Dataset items

++++++

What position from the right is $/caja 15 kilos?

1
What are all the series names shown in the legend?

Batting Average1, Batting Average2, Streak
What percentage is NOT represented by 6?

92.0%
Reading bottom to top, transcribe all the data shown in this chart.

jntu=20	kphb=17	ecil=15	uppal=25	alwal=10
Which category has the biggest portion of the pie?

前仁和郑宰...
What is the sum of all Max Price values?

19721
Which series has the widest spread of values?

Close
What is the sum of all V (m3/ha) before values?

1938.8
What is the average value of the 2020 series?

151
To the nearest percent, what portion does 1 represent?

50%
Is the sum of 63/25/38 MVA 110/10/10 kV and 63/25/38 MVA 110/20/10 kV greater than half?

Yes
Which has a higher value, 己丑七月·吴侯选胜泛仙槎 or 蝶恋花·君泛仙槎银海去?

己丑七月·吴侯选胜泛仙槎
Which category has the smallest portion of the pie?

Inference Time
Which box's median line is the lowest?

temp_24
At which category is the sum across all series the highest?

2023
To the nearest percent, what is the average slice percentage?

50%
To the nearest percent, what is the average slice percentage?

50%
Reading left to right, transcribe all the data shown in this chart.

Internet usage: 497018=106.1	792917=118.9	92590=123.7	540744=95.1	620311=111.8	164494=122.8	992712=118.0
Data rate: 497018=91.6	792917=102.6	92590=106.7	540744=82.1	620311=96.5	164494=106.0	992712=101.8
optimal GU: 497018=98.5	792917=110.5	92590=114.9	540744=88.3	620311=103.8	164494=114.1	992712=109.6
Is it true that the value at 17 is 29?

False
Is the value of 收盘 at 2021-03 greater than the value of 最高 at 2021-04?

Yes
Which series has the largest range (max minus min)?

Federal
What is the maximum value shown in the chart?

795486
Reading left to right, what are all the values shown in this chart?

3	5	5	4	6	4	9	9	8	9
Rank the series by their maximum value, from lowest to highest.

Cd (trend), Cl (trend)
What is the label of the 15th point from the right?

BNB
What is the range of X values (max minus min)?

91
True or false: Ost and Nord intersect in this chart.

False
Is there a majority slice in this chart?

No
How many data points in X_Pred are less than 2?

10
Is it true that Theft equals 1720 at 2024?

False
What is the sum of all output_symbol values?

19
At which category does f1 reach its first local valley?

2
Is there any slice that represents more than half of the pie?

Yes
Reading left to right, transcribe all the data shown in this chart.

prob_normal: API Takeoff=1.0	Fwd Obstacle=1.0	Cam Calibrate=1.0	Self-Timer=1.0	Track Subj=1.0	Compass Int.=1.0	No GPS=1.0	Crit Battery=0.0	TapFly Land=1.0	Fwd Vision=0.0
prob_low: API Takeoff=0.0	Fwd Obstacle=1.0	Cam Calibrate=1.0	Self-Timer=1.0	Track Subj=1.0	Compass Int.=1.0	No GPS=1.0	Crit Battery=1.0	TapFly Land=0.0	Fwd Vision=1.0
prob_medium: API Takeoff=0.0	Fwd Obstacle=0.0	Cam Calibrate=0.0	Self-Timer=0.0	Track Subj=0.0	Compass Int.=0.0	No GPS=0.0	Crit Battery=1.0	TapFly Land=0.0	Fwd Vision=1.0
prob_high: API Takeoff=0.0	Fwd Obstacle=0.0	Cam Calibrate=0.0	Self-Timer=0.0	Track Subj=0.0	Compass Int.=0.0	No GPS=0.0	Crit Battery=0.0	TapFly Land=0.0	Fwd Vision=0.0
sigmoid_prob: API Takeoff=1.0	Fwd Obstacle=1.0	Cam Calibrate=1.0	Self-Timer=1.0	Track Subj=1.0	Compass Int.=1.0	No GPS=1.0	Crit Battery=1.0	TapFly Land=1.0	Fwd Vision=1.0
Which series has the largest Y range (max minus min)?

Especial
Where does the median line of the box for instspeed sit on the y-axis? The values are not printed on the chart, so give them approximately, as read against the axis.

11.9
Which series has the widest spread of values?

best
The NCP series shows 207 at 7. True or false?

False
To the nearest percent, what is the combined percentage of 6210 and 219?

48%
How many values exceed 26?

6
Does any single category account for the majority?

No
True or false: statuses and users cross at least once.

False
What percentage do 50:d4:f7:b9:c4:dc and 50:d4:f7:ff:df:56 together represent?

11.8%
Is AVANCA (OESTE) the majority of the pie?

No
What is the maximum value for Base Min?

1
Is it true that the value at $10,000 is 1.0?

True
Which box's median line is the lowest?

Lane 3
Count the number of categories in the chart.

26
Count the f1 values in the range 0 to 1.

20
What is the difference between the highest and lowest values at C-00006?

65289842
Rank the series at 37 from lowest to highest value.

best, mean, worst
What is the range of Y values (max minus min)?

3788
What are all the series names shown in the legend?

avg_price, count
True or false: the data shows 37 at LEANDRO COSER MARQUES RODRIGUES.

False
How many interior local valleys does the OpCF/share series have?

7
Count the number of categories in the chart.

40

++++++

▸ Request:
Reproduce the data above line for line, without changing a single character.

▸ Expected answer:
What position from the right is $/caja 15 kilos?

1
What are all the series names shown in the legend?

Batting Average1, Batting Average2, Streak
What percentage is NOT represented by 6?

92.0%
Reading bottom to top, transcribe all the data shown in this chart.

jntu=20	kphb=17	ecil=15	uppal=25	alwal=10
Which category has the biggest portion of the pie?

前仁和郑宰...
What is the sum of all Max Price values?

19721
Which series has the widest spread of values?

Close
What is the sum of all V (m3/ha) before values?

1938.8
What is the average value of the 2020 series?

151
To the nearest percent, what portion does 1 represent?

50%
Is the sum of 63/25/38 MVA 110/10/10 kV and 63/25/38 MVA 110/20/10 kV greater than half?

Yes
Which has a higher value, 己丑七月·吴侯选胜泛仙槎 or 蝶恋花·君泛仙槎银海去?

己丑七月·吴侯选胜泛仙槎
Which category has the smallest portion of the pie?

Inference Time
Which box's median line is the lowest?

temp_24
At which category is the sum across all series the highest?

2023
To the nearest percent, what is the average slice percentage?

50%
To the nearest percent, what is the average slice percentage?

50%
Reading left to right, transcribe all the data shown in this chart.

Internet usage: 497018=106.1	792917=118.9	92590=123.7	540744=95.1	620311=111.8	164494=122.8	992712=118.0
Data rate: 497018=91.6	792917=102.6	92590=106.7	540744=82.1	620311=96.5	164494=106.0	992712=101.8
optimal GU: 497018=98.5	792917=110.5	92590=114.9	540744=88.3	620311=103.8	164494=114.1	992712=109.6
Is it true that the value at 17 is 29?

False
Is the value of 收盘 at 2021-03 greater than the value of 最高 at 2021-04?

Yes
Which series has the largest range (max minus min)?

Federal
What is the maximum value shown in the chart?

795486
Reading left to right, what are all the values shown in this chart?

3	5	5	4	6	4	9	9	8	9
Rank the series by their maximum value, from lowest to highest.

Cd (trend), Cl (trend)
What is the label of the 15th point from the right?

BNB
What is the range of X values (max minus min)?

91
True or false: Ost and Nord intersect in this chart.

False
Is there a majority slice in this chart?

No
How many data points in X_Pred are less than 2?

10
Is it true that Theft equals 1720 at 2024?

False
What is the sum of all output_symbol values?

19
At which category does f1 reach its first local valley?

2
Is there any slice that represents more than half of the pie?

Yes
Reading left to right, transcribe all the data shown in this chart.

prob_normal: API Takeoff=1.0	Fwd Obstacle=1.0	Cam Calibrate=1.0	Self-Timer=1.0	Track Subj=1.0	Compass Int.=1.0	No GPS=1.0	Crit Battery=0.0	TapFly Land=1.0	Fwd Vision=0.0
prob_low: API Takeoff=0.0	Fwd Obstacle=1.0	Cam Calibrate=1.0	Self-Timer=1.0	Track Subj=1.0	Compass Int.=1.0	No GPS=1.0	Crit Battery=1.0	TapFly Land=0.0	Fwd Vision=1.0
prob_medium: API Takeoff=0.0	Fwd Obstacle=0.0	Cam Calibrate=0.0	Self-Timer=0.0	Track Subj=0.0	Compass Int.=0.0	No GPS=0.0	Crit Battery=1.0	TapFly Land=0.0	Fwd Vision=1.0
prob_high: API Takeoff=0.0	Fwd Obstacle=0.0	Cam Calibrate=0.0	Self-Timer=0.0	Track Subj=0.0	Compass Int.=0.0	No GPS=0.0	Crit Battery=0.0	TapFly Land=0.0	Fwd Vision=0.0
sigmoid_prob: API Takeoff=1.0	Fwd Obstacle=1.0	Cam Calibrate=1.0	Self-Timer=1.0	Track Subj=1.0	Compass Int.=1.0	No GPS=1.0	Crit Battery=1.0	TapFly Land=1.0	Fwd Vision=1.0
Which series has the largest Y range (max minus min)?

Especial
Where does the median line of the box for instspeed sit on the y-axis? The values are not printed on the chart, so give them approximately, as read against the axis.

11.9
Which series has the widest spread of values?

best
The NCP series shows 207 at 7. True or false?

False
To the nearest percent, what is the combined percentage of 6210 and 219?

48%
How many values exceed 26?

6
Does any single category account for the majority?

No
True or false: statuses and users cross at least once.

False
What percentage do 50:d4:f7:b9:c4:dc and 50:d4:f7:ff:df:56 together represent?

11.8%
Is AVANCA (OESTE) the majority of the pie?

No
What is the maximum value for Base Min?

1
Is it true that the value at $10,000 is 1.0?

True
Which box's median line is the lowest?

Lane 3
Count the number of categories in the chart.

26
Count the f1 values in the range 0 to 1.

20
What is the difference between the highest and lowest values at C-00006?

65289842
Rank the series at 37 from lowest to highest value.

best, mean, worst
What is the range of Y values (max minus min)?

3788
What are all the series names shown in the legend?

avg_price, count
True or false: the data shows 37 at LEANDRO COSER MARQUES RODRIGUES.

False
How many interior local valleys does the OpCF/share series have?

7
Count the number of categories in the chart.

40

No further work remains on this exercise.